Some of this expansion is driven by real estate opportunities.
“As traditional brands either shrink or disappear altogether, landlords have no choice but to go find somebody else,” Osler’s Mr. Morassutti said. “There are brokers who actively go international trying to entice somebody to come to Canada – because they’re looking for more business.”
E-commerce has also proven how profitable it can be to go direct to consumers. And many of those brands have opened bricks-and-mortar stores, including Casper, eyewear makers Warby Parker and Montreal-based BonLook, and apparel brand Frank & Oak.
David Bell, a former professor at the University of Pennsylvania’s Wharton School, has done research showing that opening physical stores leads to e-commerce sales growth in the surrounding geographic areas.
“There’s kind of a billboard effect when people see your physical stores,” said Mr. Bell, who co-founded New York-based Idea Farm Ventures, which invests in consumer lifestyle brands. Prior to that, Mr. Bell invested in many direct-to-consumer companies, including Warby Parker. “There’s a trust and a veracity that you get from having a physical store.”
Vancouver-based Indochino, which makes bespoke men’s wear, has opened 51 stores across North America. It found that in-store customers spend on average 25 per cent more than they do online, and are 50 per cent more likely to make a purchase in future.
“The ability for brands to control the experience that their customers have … has become really important for retailers like us,” Indochino CEO Drew Green said.
Others, such as the Swiss chocolate maker Laderach, eschew wholesale because of logistics.
“The chocolate is allowed to be in the store only for three weeks, so it’s very fresh. That’s why we have to be at these premium locations because we need the foot traffic, we need the frequency to turn it over,” CEO Johannes Laderach said. “We don’t sell our brand anywhere else except in our stores.
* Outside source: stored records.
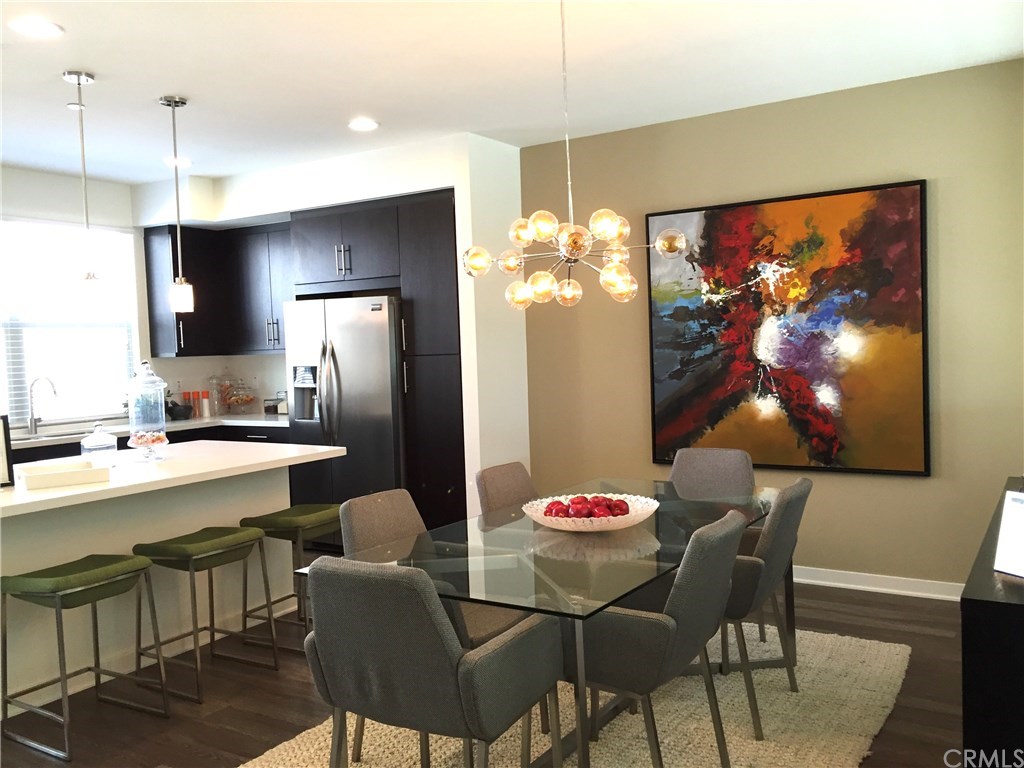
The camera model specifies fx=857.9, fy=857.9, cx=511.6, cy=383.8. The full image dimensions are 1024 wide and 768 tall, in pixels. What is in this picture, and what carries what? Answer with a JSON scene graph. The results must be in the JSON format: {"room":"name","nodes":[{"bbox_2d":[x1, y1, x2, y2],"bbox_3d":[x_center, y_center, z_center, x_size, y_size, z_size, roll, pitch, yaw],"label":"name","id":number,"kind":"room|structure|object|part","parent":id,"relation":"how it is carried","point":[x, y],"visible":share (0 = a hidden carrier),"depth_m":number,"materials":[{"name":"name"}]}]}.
{"room":"dining room","nodes":[
{"label":"dining room","id":0,"kind":"room"},
{"bbox_2d":[0,166,154,435],"bbox_3d":[-4.017,-0.048,5.126,0.147,2.751,5.652,0,3,33],"label":"window wall","id":1,"kind":"structure","parent":0,"point":[58,179],"depth_m":6.43,"materials":[{"name":"white paint"}]},
{"bbox_2d":[0,218,139,427],"bbox_3d":[-3.456,-0.422,5.965,0.123,1.460,1.755,0,3,33],"label":"window","id":2,"kind":"structure","parent":1,"relation":"in","point":[98,407],"depth_m":6.26,"materials":[{"name":"white glass"}]},
{"bbox_2d":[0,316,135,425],"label":"window blind","id":3,"kind":"object","parent":2,"relation":"attached to","point":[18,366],"visible":0.47,"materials":[{"name":"white plastic"}]},
{"bbox_2d":[135,133,526,515],"bbox_3d":[-1.390,-0.193,6.452,3.075,2.770,0.805,0,3,33],"label":"kitchen wall","id":4,"kind":"structure","parent":0,"point":[249,211],"depth_m":5.74,"materials":[{"name":"white paint"}]},
{"bbox_2d":[141,221,287,359],"bbox_3d":[-2.111,-0.722,6.747,1.353,1.011,0.729,0,3,33],"label":"upper cabinet","id":5,"kind":"object","parent":4,"relation":"attached to","point":[183,328],"visible":0.67,"depth_m":6.81,"materials":[{"name":"black wood"}]},
{"bbox_2d":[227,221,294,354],"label":"upper cabinet","id":6,"kind":"object","parent":4,"relation":"attached to","point":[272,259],"visible":0.58,"depth_m":6.72,"materials":[{"name":"wood"}]},
{"bbox_2d":[1,575,965,767],"bbox_3d":[-1.567,1.414,2.849,6.765,0.101,7.786,0,3,33],"label":"floor","id":7,"kind":"structure","parent":0,"point":[838,601],"depth_m":3.46,"materials":[{"name":"brown wood"}]},
{"bbox_2d":[0,553,170,758],"bbox_3d":[-1.682,1.022,3.359,0.439,0.641,0.442,0,3,33],"label":"bar stool","id":8,"kind":"object","parent":7,"relation":"on","point":[124,566],"visible":1,"depth_m":3.28,"materials":[{"name":"green metal"}]},
{"bbox_2d":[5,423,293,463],"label":"base cabinet","id":9,"kind":"object","parent":7,"relation":"on","point":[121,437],"visible":0.08,"depth_m":6.11,"materials":[{"name":"black wood"}]},
{"bbox_2d":[9,412,292,448],"bbox_3d":[-2.876,0.351,6.070,1.017,0.043,2.924,0,3,33],"label":"countertop","id":10,"kind":"structure","parent":9,"relation":"on","point":[261,422],"depth_m":6.23,"materials":[{"name":"white stone"}]},
{"bbox_2d":[26,375,56,435],"bbox_3d":[-3.249,0.144,5.935,0.243,0.405,0.096,-2,3,11],"label":"faucet","id":11,"kind":"object","parent":10,"relation":"on","point":[32,414],"visible":0.99,"depth_m":5.94,"materials":[{"name":"silver metal"}]},
{"bbox_2d":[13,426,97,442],"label":"sink","id":12,"kind":"object","parent":10,"relation":"in","point":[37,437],"visible":0.33,"depth_m":5.92,"materials":[{"name":"silver metal"}]},
{"bbox_2d":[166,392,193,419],"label":"mortar","id":13,"kind":"object","parent":10,"relation":"on","point":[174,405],"visible":0.82,"depth_m":6.76,"materials":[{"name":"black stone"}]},
{"bbox_2d":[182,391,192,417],"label":"red canister","id":14,"kind":"object","parent":10,"relation":"on","point":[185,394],"visible":0.84,"depth_m":7.05,"materials":[{"name":"red"}]},
{"bbox_2d":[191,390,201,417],"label":"red canister","id":15,"kind":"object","parent":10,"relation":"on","point":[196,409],"visible":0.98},
{"bbox_2d":[199,391,210,417],"bbox_3d":[-2.491,0.169,6.972,0.067,0.196,0.067,-3,3,-17],"label":"canister","id":16,"kind":"object","parent":10,"relation":"on","point":[206,401],"visible":1,"depth_m":6.95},
{"bbox_2d":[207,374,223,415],"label":"glass jar","id":17,"kind":"object","parent":10,"relation":"on","point":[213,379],"visible":0.98,"depth_m":7.10,"materials":[{"name":"clear glass"}]},
{"bbox_2d":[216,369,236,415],"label":"glass jar","id":18,"kind":"object","parent":10,"relation":"on","point":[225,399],"visible":0.97,"depth_m":7.14,"materials":[{"name":"clear glass"}]},
{"bbox_2d":[226,377,255,413],"bbox_3d":[-2.236,0.092,7.078,0.213,0.314,0.216,-1,3,21],"label":"glass jar","id":19,"kind":"object","parent":10,"relation":"on","point":[242,401],"visible":1,"depth_m":7.03,"materials":[{"name":"clear glass"}]},
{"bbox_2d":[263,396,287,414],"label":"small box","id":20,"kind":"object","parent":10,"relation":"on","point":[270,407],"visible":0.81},
{"bbox_2d":[0,445,340,712],"bbox_3d":[-1.936,0.876,4.018,1.028,0.901,2.236,0,3,33],"label":"kitchen island","id":21,"kind":"object","parent":7,"relation":"on","point":[196,530],"visible":0.76,"depth_m":3.93,"materials":[{"name":"white paint"}]},
{"bbox_2d":[0,413,14,486],"bbox_3d":[-2.218,0.285,3.574,0.227,0.310,0.082,-4,3,-39],"label":"picture frame","id":22,"kind":"object","parent":21,"relation":"on","point":[3,459],"visible":1,"depth_m":3.63,"materials":[{"name":"black"}]},
{"bbox_2d":[16,459,109,489],"bbox_3d":[-1.929,0.387,3.682,0.323,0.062,0.275,-4,3,-34],"label":"white tray","id":23,"kind":"object","parent":21,"relation":"on","point":[51,476],"visible":0.99,"depth_m":3.61,"materials":[{"name":"white"}]},
{"bbox_2d":[79,424,117,463],"bbox_3d":[-2.004,0.294,4.165,0.165,0.202,0.165,0,3,33],"label":"glass jar","id":24,"kind":"object","parent":21,"relation":"on","point":[107,435],"visible":0.95,"depth_m":4.12,"materials":[{"name":"clear glass"}]},
{"bbox_2d":[126,360,168,459],"bbox_3d":[-1.853,0.126,4.350,0.192,0.506,0.192,0,3,33],"label":"glass jar","id":25,"kind":"object","parent":21,"relation":"on","point":[132,422],"visible":1,"depth_m":4.30,"materials":[{"name":"clear glass"}]},
{"bbox_2d":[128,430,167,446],"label":"candies","id":26,"kind":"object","parent":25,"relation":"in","point":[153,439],"visible":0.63,"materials":[{"name":"multicoloured food"}]},
{"bbox_2d":[130,527,276,701],"bbox_3d":[-1.376,0.983,3.823,0.428,0.642,0.456,0,3,33],"label":"bar stool","id":27,"kind":"object","parent":7,"relation":"on","point":[246,534],"visible":0.97,"depth_m":3.75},
{"bbox_2d":[238,504,340,651],"bbox_3d":[-1.054,0.953,4.309,0.421,0.652,0.474,0,3,33],"label":"bar stool","id":28,"kind":"object","parent":7,"relation":"on","point":[274,523],"visible":0.71,"depth_m":4.19,"materials":[{"name":"green fabric"}]},
{"bbox_2d":[284,295,405,541],"bbox_3d":[-1.054,0.287,6.170,0.935,1.773,0.778,0,3,33],"label":"refrigerator","id":29,"kind":"object","parent":7,"relation":"on","point":[374,334],"visible":0.66,"depth_m":5.83,"materials":[{"name":"silver metal"}]},
{"bbox_2d":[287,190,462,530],"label":"tall cabinet","id":30,"kind":"object","parent":7,"relation":"on","point":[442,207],"visible":0.52,"depth_m":5.67,"materials":[{"name":"brown wood"}]},
{"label":"pulls","id":31,"kind":"part","parent":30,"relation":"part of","materials":[{"name":"silver metal"}]},
{"bbox_2d":[238,619,915,767],"bbox_3d":[0.271,1.271,3.156,2.019,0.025,2.921,0,3,33],"label":"rug","id":32,"kind":"object","parent":7,"relation":"on","point":[887,695],"visible":0.54,"depth_m":3.16,"materials":[{"name":"beige carpet"}]},
{"bbox_2d":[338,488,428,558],"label":"dining chair","id":33,"kind":"object","parent":32,"relation":"on","point":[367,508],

Only like this can we be hopefully quicker and fresher than anyone else.”
Stores are also a marketing vehicle. At Laderach’s new location in Toronto’s Eaton Centre, vibrantly coloured models of cocoa beans from Costa Rica, Ghana, Trinidad and Ecuador are exhibited under bell jars, and a sweet smell emanates from the slabs of fresh chocolate stacked on the marble counter. None of this would be possible in a department-store display, Mr. Laderach said.
“Brands have become commoditized in a lot of ways,” Canada Goose’s Mr. Reiss said. “… We’re not selling made-up stories behind products that are made in some mass-produced factory overseas. The stories we’re telling are authentic. Having an immersive environment like this, where we can tell that story, I think is a powerful thing. … It’s important to control our own destiny.”